**POLECENIE A**: Przetłumacz na angielski zdanie z tekstu o DS 4 i Lexusie UX: „Obydwa mają bowiem zestaw cech odróżniających je od reszty samochodów.”
**POLECENIE B**: Przepisz z tekstu o DS 4 i Lexusie UX fragment od słów „Choć należą do” aż do słów „do 6 tys.).” włącznie.

**TEKST DO ĆWICZENIA**:
☆ ☆ ☆

Choć należą do rozchwytywanego segmentu i wykorzystują przeżywające rozkwit napędy hybrydowe, DS 4 i Lexus UX to auta dla chcących wyróżnić się indywidualistów. Które jest lepsze?
Ostatnio kompaktowe crossovery/SUV-y zalewają nasze ulice. Kupujący takie auta nie są jednak skazani na wtopienie się w tłum – w tej licznej grupie są też propozycje dla niezainteresowanych „masówką”. Na przykład testowana dwójka.
Podczas gdy w ubiegłym roku kupiono w Europie blisko 90 tys. sztuk BMW X1, ponad 100 tys. Cupry Formentor i prawie 120 tys. Volvo XC40, tę parę wybrało po ok. 18 tys. nabywców (w pierwszym półroczu tego roku auta z wymienionej trójki znalazły po ok. 55-60 tys. klientów, podczas gdy DS 4 7 tys., a wynik UX-a zbliżył się do 6 tys.).
Ale stwierdzenie, że indywidualny charakter obu aut wynika z rzadkości ich występowania, byłoby niedopowiedzeniem. Obydwa mają bowiem zestaw cech odróżniających je od reszty samochodów.
DS 4 wyróżnia się sylwetką – to nie SUV, a hatchback ze zwiększonym prześwitem. W zestawie z oryginalnymi światłami zdecydowanie przyciąga spojrzenia. Zwłaszcza z widocznym na zdjęciach efektownym lakierem Night Flight – szaro-fioletowym ze złotymi drobinkami (seryjnym w testowanej, topowej wersji Antoine de Saint Exupery).
W obszerniejszej gamie kolorów UX-a też nie brakuje ciekawych, jak miedziany czy pokrywająca opisywany egzemplarz zieleń Terrane Khaki (5000 zł dopłaty nawet w opisywanym, najwyższym wydaniu Omotenashi). On też otrzymał wyraziste linie i charakterystyczne detale, np. odstające „rogi” tylnych świateł.

☆ ☆ ☆

**DANY MATERIAŁ**:
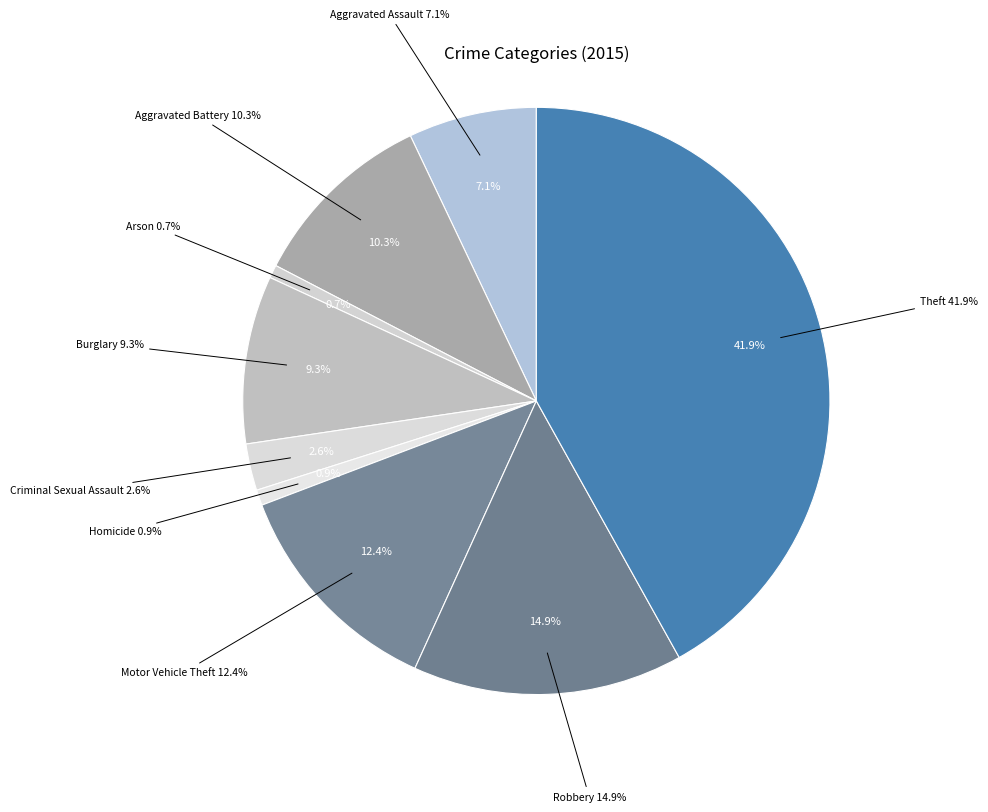

What is the ratio of the value at Motor Vehicle Theft to the value at Robbery?

0.8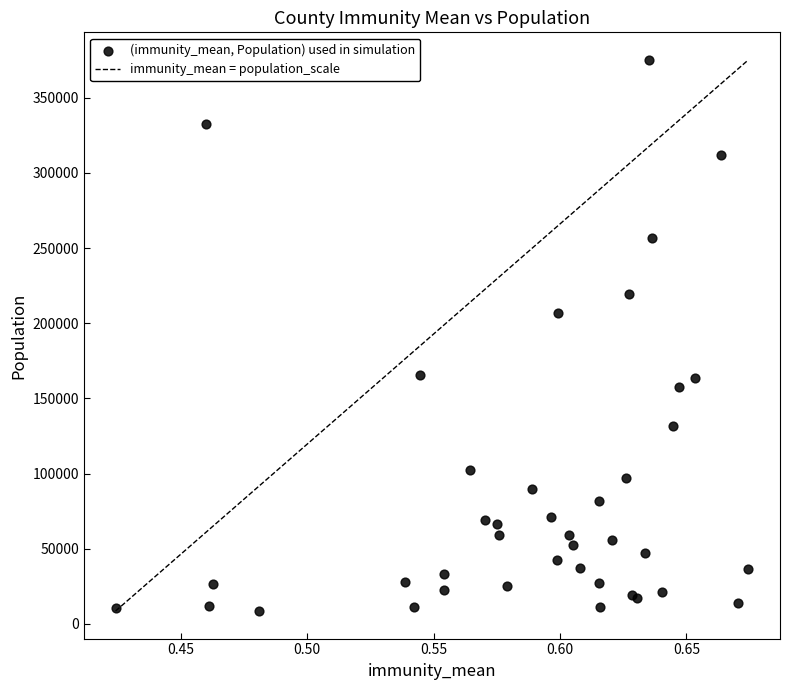

What Y value in the scatter plot is closest to 191852?

206615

☆ ☆ ☆

**OCZEKIWANA ODPOWIEDŹ A**: Both of them have a set of features that set them apart from the rest of the cars.

**OCZEKIWANA ODPOWIEDŹ B**:
Choć należą do rozchwytywanego segmentu i wykorzystują przeżywające rozkwit napędy hybrydowe, DS 4 i Lexus UX to auta dla chcących wyróżnić się indywidualistów. Które jest lepsze?
Ostatnio kompaktowe crossovery/SUV-y zalewają nasze ulice. Kupujący takie auta nie są jednak skazani na wtopienie się w tłum – w tej licznej grupie są też propozycje dla niezainteresowanych „masówką”. Na przykład testowana dwójka.
Podczas gdy w ubiegłym roku kupiono w Europie blisko 90 tys. sztuk BMW X1, ponad 100 tys. Cupry Formentor i prawie 120 tys. Volvo XC40, tę parę wybrało po ok. 18 tys. nabywców (w pierwszym półroczu tego roku auta z wymienionej trójki znalazły po ok. 55-60 tys. klientów, podczas gdy DS 4 7 tys., a wynik UX-a zbliżył się do 6 tys.).